Markram talks up SA's seam bowlers ahead of second Test against West Indies
If SA's seam bowlers were looking for added motivation ahead of the second Test against the West Indies in St Lucia on Friday, Aiden Markram was on hand to provide some.
The elegant opening batsman spent the majority of his pre-match presser waxing lyrical about the Proteas' pace attack. It was a definite attempt to pep them up for another clinical performance against the hosts. Not that they need much encouragement at the moment.
The pace attacks of the West Indies in the 70s and 80s were legendary.
Quick, mean, rhythmic and relentless.
The Caribbean is home to fast bowlers and it was an environment SA's fast bowlers thrived in last week.
Comparisons with those Windies greats like Andy Roberts, Joel Garner, Michael Holding, Colin Croft and Malcolm Marshall, and later Curtley Ambrose, Courtney Walsh and Ian Bishop would be premature.
But Markram was impressed with how the trio of Kagiso Rabada, Anrich Nortjé and Lungi Ngidi went about their business in the first Test that SA won by an innings and 63 runs and it's not difficult to recognise the potential for them to develop into a feared trio.
Markram gave onlookers some interesting insight as to how challenging conditions were even though the pitch had something in it for the quicks.
“Something small that maybe viewers don’t pick up on the TV is that there is a really strong breeze at the ground and quite a steep uphill bowling from the one end,” Markram said. “Those bowlers had to run up that hill into that wind during the whole Test match and bowling with a ball (Dukes) they are not familiar with as well.”
The one was as successful in the Test as the other two with Nortje picking up seven wickets, Rabada six and Ngidi five.
Markram put their success down to sheer determination.
“We didn’t hear one excuse in terms of preparation or in the game. The main focus was just on getting the job done. That was something that really stood out. They emptied the tank as best they could. Our bowling unit was incredible. I think it goes without saying. It was nice to stand in the slip cordon and just watch them operate.”

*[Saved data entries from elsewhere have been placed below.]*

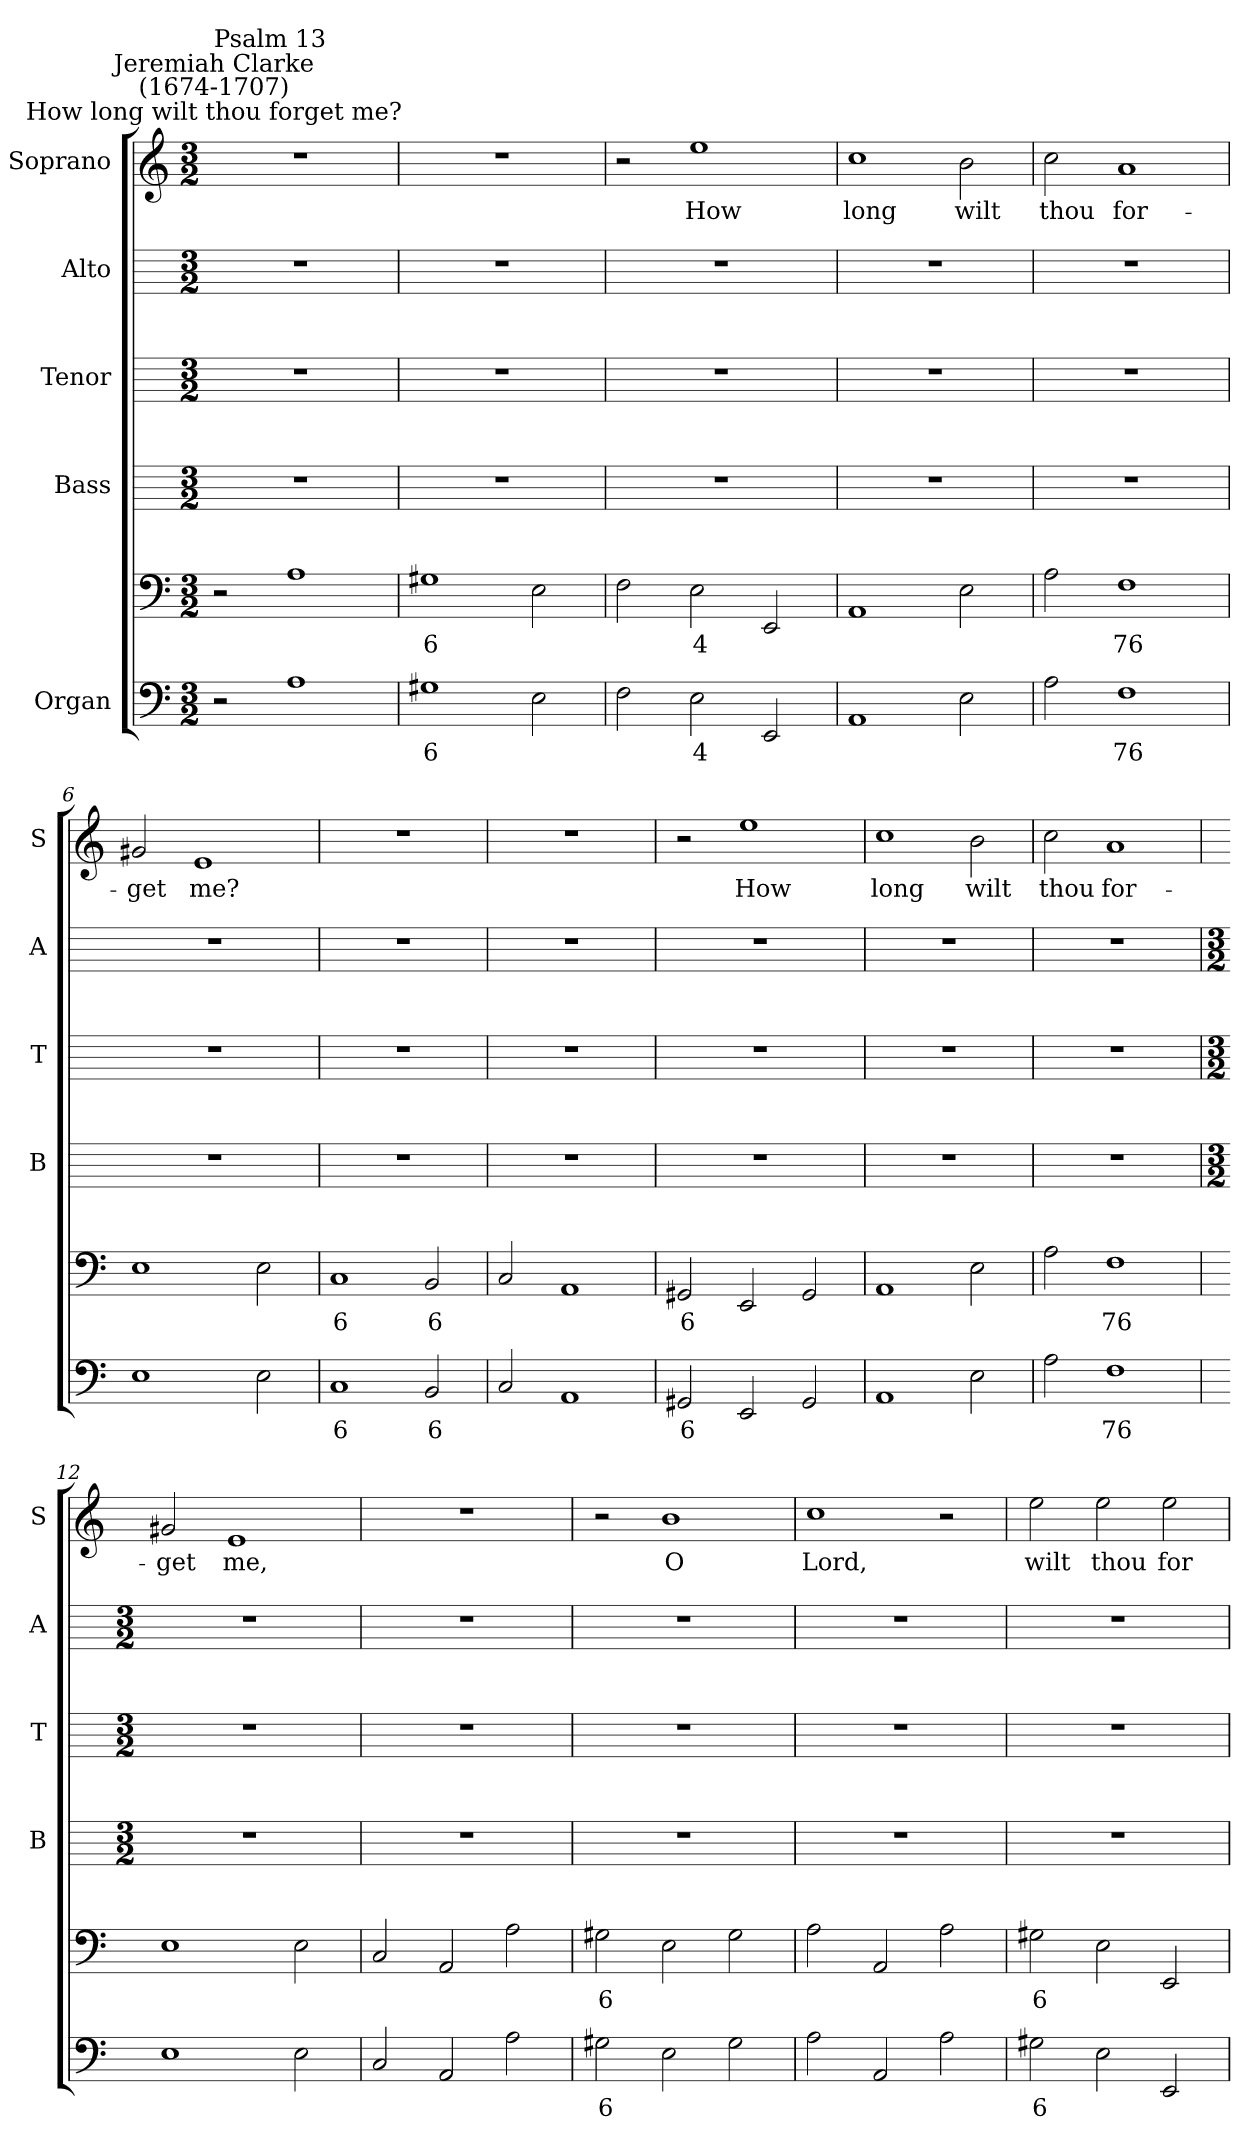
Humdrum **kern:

**kern	**text	**kern	**text	**kern	**kern	**kern	**kern	**text
*part5	*part5	*part5	*part5	*part4	*part3	*part2	*part1	*part1
*staff6	*staff6	*staff5	*staff5	*staff4	*staff3	*staff2	*staff1	*staff1
*I"Organ	*	*	*	*I"Bass	*I"Tenor	*I"Alto	*I"Soprano	*
*	*	*	*	*I'B	*I'T	*I'A	*I'S	*
*	*	*clefF4	*	*	*	*	*clefG2	*
*k[]	*	*k[]	*	*	*	*	*k[]	*
*C:	*	*C:	*	*	*	*	*C:	*
*M3/2	*	*M3/2	*	*M3/2	*M3/2	*M3/2	*M3/2	*
=1	=1	=1	=1	=1	=1	=1	=1	=1
!	!	!	!	!	!	!	!LO:TX:a:cj:t=How long wilt thou forget me?	!
!	!	!	!	!	!	!	!LO:TX:a:cj:t=Jeremiah Clarke\n(1674-1707)	!
!	!	!	!	!	!	!	!LO:TX:a:t=Psalm 13	!
2r	.	2r	.	1.r	1.r	1.r	1.r	.
1A	.	1A	.	.	.	.	.	.
=2	=2	=2	=2	=2	=2	=2	=2	=2
!	!LO:LY:b	!	!LO:LY:b	!	!	!	!LO:N:vis=1	!
1G#X	6	1G#X	6	1.r	1.r	1.r	1.r	.
2E	.	2E	.	.	.	.	.	.
=3	=3	=3	=3	=3	=3	=3	=3	=3
2F	.	2F	.	1.r	1.r	1.r	2r	.
!	!LO:LY:b	!	!LO:LY:b	!	!	!	!	!LO:LY:b
2E	4	2E	4	.	.	.	1ee	How
2EE	.	2EE	.	.	.	.	.	.
=4	=4	=4	=4	=4	=4	=4	=4	=4
!	!	!	!	!	!	!	!	!LO:LY:b
1AA	.	1AA	.	1.r	1.r	1.r	1cc	long
!	!	!	!	!	!	!	!	!LO:LY:b
2E	.	2E	.	.	.	.	2b	wilt
=5	=5	=5	=5	=5	=5	=5	=5	=5
!	!	!	!	!	!	!	!	!LO:LY:b
2A	.	2A	.	1.r	1.r	1.r	2cc	thou
!	!LO:LY:b	!	!LO:LY:b	!	!	!	!	!LO:LY:b
1F	76	1F	76	.	.	.	1a	for-
=6	=6	=6	=6	=6	=6	=6	=6	=6
!	!	!	!	!	!	!	!	!LO:LY:b
1E	.	1E	.	1.r	1.r	1.r	2g#X	-get
!	!	!	!	!	!	!	!	!LO:LY:b
.	.	.	.	.	.	.	1e	me?
2E	.	2E	.	.	.	.	.	.
=7	=7	=7	=7	=7	=7	=7	=7	=7
!	!LO:LY:b	!	!LO:LY:b	!	!	!	!LO:N:vis=1	!
1C	6	1C	6	1.r	1.r	1.r	1.r	.
!	!LO:LY:b	!	!LO:LY:b	!	!	!	!	!
2BB	6	2BB	6	.	.	.	.	.
=8	=8	=8	=8	=8	=8	=8	=8	=8
!	!	!	!	!	!	!	!LO:N:vis=1	!
2C	.	2C	.	1.r	1.r	1.r	1.r	.
1AA	.	1AA	.	.	.	.	.	.
=9	=9	=9	=9	=9	=9	=9	=9	=9
!	!LO:LY:b	!	!LO:LY:b	!	!	!	!	!
2GG#X	6	2GG#X	6	1.r	1.r	1.r	2r	.
!	!	!	!	!	!	!	!	!LO:LY:b
2EE	.	2EE	.	.	.	.	1ee	How
2GG#	.	2GG#	.	.	.	.	.	.
=10	=10	=10	=10	=10	=10	=10	=10	=10
!	!	!	!	!	!	!	!	!LO:LY:b
1AA	.	1AA	.	1.r	1.r	1.r	1cc	long
!	!	!	!	!	!	!	!	!LO:LY:b
2E	.	2E	.	.	.	.	2b	wilt
=11	=11	=11	=11	=11	=11	=11	=11	=11
!	!	!	!	!	!	!	!	!LO:LY:b
2A	.	2A	.	1.r	1.r	1.r	2cc	thou
!	!LO:LY:b	!	!LO:LY:b	!	!	!	!	!LO:LY:b
1F	76	1F	76	.	.	.	1a	for-
!!LO:LB:g=z
=12	=12	=12	=12	=12	=12	=12	=12	=12
*	*	*	*	*M3/2	*M3/2	*M3/2	*	*
!	!	!	!	!	!	!	!	!LO:LY:b
1E	.	1E	.	1.r	1.r	1.r	2g#X	-get
!	!	!	!	!	!	!	!	!LO:LY:b
.	.	.	.	.	.	.	1e	me,
2E	.	2E	.	.	.	.	.	.
=13	=13	=13	=13	=13	=13	=13	=13	=13
!	!	!	!	!	!	!	!LO:N:vis=1	!
2C	.	2C	.	1.r	1.r	1.r	1.r	.
2AA	.	2AA	.	.	.	.	.	.
2A	.	2A	.	.	.	.	.	.
=14	=14	=14	=14	=14	=14	=14	=14	=14
!	!LO:LY:b	!	!LO:LY:b	!	!	!	!	!
2G#X	6	2G#X	6	1.r	1.r	1.r	2r	.
!	!	!	!	!	!	!	!	!LO:LY:b
2E	.	2E	.	.	.	.	1b	O
2G#	.	2G#	.	.	.	.	.	.
=15	=15	=15	=15	=15	=15	=15	=15	=15
!	!	!	!	!	!	!	!	!LO:LY:b
2A	.	2A	.	1.r	1.r	1.r	1cc	Lord,
2AA	.	2AA	.	.	.	.	.	.
2A	.	2A	.	.	.	.	2r	.
=16	=16	=16	=16	=16	=16	=16	=16	=16
!	!LO:LY:b	!	!LO:LY:b	!	!	!	!	!LO:LY:b
2G#X	6	2G#X	6	1.r	1.r	1.r	2ee	wilt
!	!	!	!	!	!	!	!	!LO:LY:b
2E	.	2E	.	.	.	.	2ee	thou
!	!	!	!	!	!	!	!	!LO:LY:b
2EE	.	2EE	.	.	.	.	2ee	for-
=	=	=	=	=	=	=	=	=
*-	*-	*-	*-	*-	*-	*-	*-	*-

It's been a barren period as far as victories go for the Proteas on tour.
Coming into the two-match series, their last overseas win came against England at Trent Bridge, Nottingham, in 2017.

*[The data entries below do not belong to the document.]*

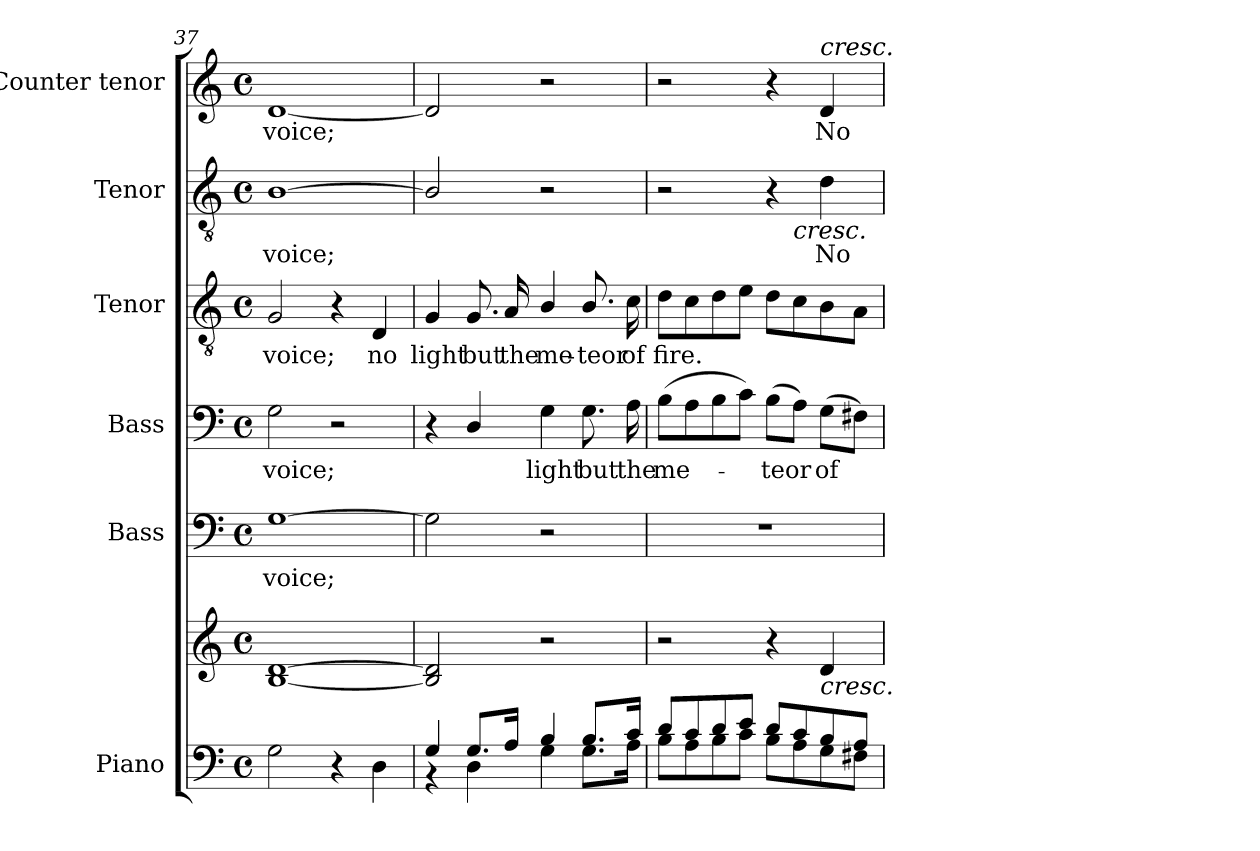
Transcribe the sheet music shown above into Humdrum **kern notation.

**kern	**kern	**kern	**text	**kern	**text	**kern	**text	**kern	**text	**kern	**text
*part6	*part6	*part5	*part5	*part4	*part4	*part3	*part3	*part2	*part2	*part1	*part1
*staff7	*staff6	*staff5	*staff5	*staff4	*staff4	*staff3	*staff3	*staff2	*staff2	*staff1	*staff1
*I"Piano	*	*I"Bass	*	*I"Bass	*	*I"Tenor	*	*I"Tenor	*	*I"Counter tenor	*
*I'Pno.	*	*I'B.	*	*I'B.	*	*I'T.	*	*I'T.	*	*	*
!!LO:LB:g=z
*clefF4	*clefG2	*clefF4	*	*clefF4	*	*clefGv2	*	*clefGv2	*	*clefG2	*
*	*	*	*	*	*	*ITrd7c12	*	*ITrd7c12	*	*	*
*k[]	*k[]	*k[]	*	*k[]	*	*k[]	*	*k[]	*	*k[]	*
*C:	*C:	*C:	*	*C:	*	*C:	*	*C:	*	*C:	*
*M4/4	*M4/4	*M4/4	*	*M4/4	*	*M4/4	*	*M4/4	*	*M4/4	*
*met(c)	*met(c)	*met(c)	*	*met(c)	*	*met(c)	*	*met(c)	*	*met(c)	*
=37	=37	=37	=37	=37	=37	=37	=37	=37	=37	=37	=37
*	*^	*	*	*	*	*	*	*	*	*	*
!	!	!	!	!LO:LY:b:color=#000000	!	!	!	!	!	!	!	!
!	!	!	!	!	!	!LO:LY:b:color=#000000	!	!	!	!	!	!
!	!	!	!	!	!	!	!	!LO:LY:b:color=#000000	!	!	!	!
!	!	!	!	!	!	!	!	!	!	!LO:LY:b:color=#000000	!	!
!	!	!	!	!	!	!	!	!	!	!	!	!LO:LY:b:color=#000000
2Gi\	[1di	[1Bi	[1Gi	voice;	2Gi\	voice;	2GGi/	voice;	[1BBi	voice;	[1di	voice;
4r	.	.	.	.	2r	.	4r	.	.	.	.	.
!	!	!	!	!	!	!	!	!LO:LY:b:color=#000000	!	!	!	!
4Di\	.	.	.	.	.	.	4DDi/	no	.	.	.	.
*	*v	*v	*	*	*	*	*	*	*	*	*	*
=38	=38	=38	=38	=38	=38	=38	=38	=38	=38	=38	=38
*^	*	*	*	*	*	*	*	*	*	*	*
!	!	!	!	!	!	!	!	!LO:LY:b:color=#000000	!	!	!	!
4Gi/	4r	2Bi/] 2di]	2Gi\]	.	4r	.	4GGi/	light	2BBi/]	.	2di/]	.
!	!	!	!	!	!	!	!	!LO:LY:b:color=#000000	!	!	!	!
8.Gi/L	4Di\	.	.	.	4Di/	.	8.GGi/	but	.	.	.	.
!	!	!	!	!	!	!	!	!LO:LY:b:color=#000000	!	!	!	!
16Ai/Jk	.	.	.	.	.	.	16AAi/	the	.	.	.	.
!	!	!	!	!	!	!LO:LY:b:color=#000000	!	!	!	!	!	!
!	!	!	!	!	!	!	!	!LO:LY:b:color=#000000	!	!	!	!
4Bi/	4Gi\	2r	2r	.	4Gi\	light	4BBi/	me-	2r	.	2r	.
!	!	!	!	!	!	!LO:LY:b:color=#000000	!	!	!	!	!	!
!	!	!	!	!	!	!	!	!LO:LY:b:color=#000000	!	!	!	!
8.Bi/L	8.Gi\L	.	.	.	8.Gi\	but	8.BBi/	-teor	.	.	.	.
!	!	!	!	!	!	!LO:LY:b:color=#000000	!	!	!	!	!	!
!	!	!	!	!	!	!	!	!LO:LY:b:color=#000000	!	!	!	!
16ci/Jk	16Ai\Jk	.	.	.	16Ai\	the	16Ci\	of	.	.	.	.
=39	=39	=39	=39	=39	=39	=39	=39	=39	=39	=39	=39	=39
!	!	!	!	!	!	!LO:LY:b:color=#000000	!	!	!	!	!	!
!	!	!	!	!	!	!	!	!LO:LY:b:color=#000000	!	!	!	!
*	*	*	*	*	*	*	*	*	*^	*	*	*
8di/L	8Bi\L	2r	1r	.	(8Bi\L	me-	8Di\L	fire.	2r	2ryy	.	2r	.
8ci/	8Ai\	.	.	.	8Ai\	.	8Ci\	.	.	.	.	.	.
8di/	8Bi\	.	.	.	8Bi\	.	8Di\	.	.	.	.	.	.
8ei/J	8ci\J	.	.	.	8ci\J)	.	8Ei\J	.	.	.	.	.	.
!	!	!	!	!	!	!LO:LY:b:color=#000000	!	!	!	!	!	!	!
8di/L	8Bi\L	4r	.	.	(8Bi\L	-teor	8Di\L	.	4r	8ryy	.	4r	.
!	!	!	!	!	!	!	!	!	!	!LO:TX:b:i:t=cresc.	!	!	!
8ci/	8Ai\	.	.	.	8Ai\J)	.	8Ci\	.	.	4.ryy	.	.	.
!	!	!	!	!	!	!LO:LY:b:color=#000000	!	!	!	!	!	!	!
!	!	!	!	!	!	!	!	!	!	!	!LO:LY:b:color=#000000	!	!
!	!	!	!	!	!	!	!	!	!	!	!	!LO:TX:a:i:t=cresc.	!
!	!	!LO:TX:b:i:t=cresc.	!	!	!	!	!	!	!	!	!	!	!
!	!	!	!	!	!	!	!	!	!	!	!	!	!LO:LY:b:color=#000000
8Bi/	8Gi\	4di/	.	.	(8Gi\L	of	8BBi\	.	4Di\	.	No	4di/	No
8Ai/J	8F#Xi\J	.	.	.	8F#Xi\J)	.	8AAi\J	.	.	.	.	.	.
*v	*v	*	*	*	*	*	*	*	*v	*v	*	*	*
=	=	=	=	=	=	=	=	=	=	=	=
*-	*-	*-	*-	*-	*-	*-	*-	*-	*-	*-	*-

Nine straight away defeats followed before the change of fortune last weekend.
“The win has been good,” said Markram. “It was one of our first away Test match wins in quite some time. It’s been just over four years for the Proteas Test squad since we last managed an away win. It was exciting and a nice game to be part of. The tour itself has been fun but we’ve put in a lot of hard work as well.
“It’s nice to re-instil that belief in the guys that we can still win away from home and compete against some good Test match teams. Conditions were really different to back at home so it was nice to win in foreign conditions and we are on the right path to doing it more consistently.”
Consistency is what SA have lacked. Can they get anywhere near to repeating last week's performance?
“Look, it’s going to be a tough one to better that performance but I’m positive that we still have something more in us. I think it’s about having a set standard that we live by. If you operating at that standard as a team, more often than not you will get good results.